It started with a simple observation: our engineering teams were spending 30–40% of their review cycles on the same categories of issues — naming inconsistencies, missing error handling, and pattern violations that any automated system should catch.
The Problem with Traditional Code Review
Code review at enterprise scale isn’t just slow — it’s inconsistently slow. Senior engineers get pulled into trivial comments. Junior engineers wait days for feedback on things that could be flagged in seconds.
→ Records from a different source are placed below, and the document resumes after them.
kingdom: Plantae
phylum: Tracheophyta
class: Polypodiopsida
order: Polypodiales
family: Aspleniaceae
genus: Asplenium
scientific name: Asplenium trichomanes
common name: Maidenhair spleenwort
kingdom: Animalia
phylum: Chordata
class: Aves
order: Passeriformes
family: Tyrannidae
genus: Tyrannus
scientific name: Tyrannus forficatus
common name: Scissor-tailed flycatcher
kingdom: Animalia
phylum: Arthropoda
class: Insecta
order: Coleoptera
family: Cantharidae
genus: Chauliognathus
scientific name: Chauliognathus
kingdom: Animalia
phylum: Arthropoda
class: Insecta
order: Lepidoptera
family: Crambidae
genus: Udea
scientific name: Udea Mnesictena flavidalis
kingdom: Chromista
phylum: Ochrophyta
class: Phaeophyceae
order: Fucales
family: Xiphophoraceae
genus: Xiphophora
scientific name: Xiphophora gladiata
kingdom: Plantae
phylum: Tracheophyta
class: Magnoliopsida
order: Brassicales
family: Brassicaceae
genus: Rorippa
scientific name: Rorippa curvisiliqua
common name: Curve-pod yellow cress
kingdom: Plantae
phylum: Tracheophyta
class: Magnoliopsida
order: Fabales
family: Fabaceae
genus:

We needed something that could triage the mechanical issues so humans could focus on architecture, design decisions, and business logic.
The Architecture
The setup is deliberately minimal. A GitHub Actions step captures the diff on every PR, sends it to Claude with a focused system prompt encoding our internal standards, and posts structured inline comments back via the GitHub API.
import anthropic
client = anthropic.Anthropic()
message = client.messages.create(
model="claude-opus-4-6",
max_tokens=1024,
system="You are a senior engineer reviewing a pull request diff. Flag only: naming violations, missing error handling, and security issues. Be terse and specific.",
messages=[{"role": "user", "content": diff}]
)
The system prompt is the real lever — generic prompts give generic feedback. Encoding your team’s specific standards, patterns, and anti-patterns is what makes it actually useful.
What Surprised Us
The consistency was more valuable than the quality. Every PR got the same level of attention, regardless of who submitted it or when.
After three months, PR turnaround dropped by 40% across our engineering teams. More importantly, the nature of review comments shifted — reviewers started spending their time on higher-order concerns because the mechanical layer was already handled.
What Didn’t Work
The first version tried to do too much. Multi-file context, architecture suggestions, performance analysis — it produced verbose output that engineers ignored. The version that worked did one thing well: triage.
The lesson is the same one that comes up in every agentic system I’ve built: constrain the task, sharpen the prompt, and resist the urge to add features until the core loop is solid.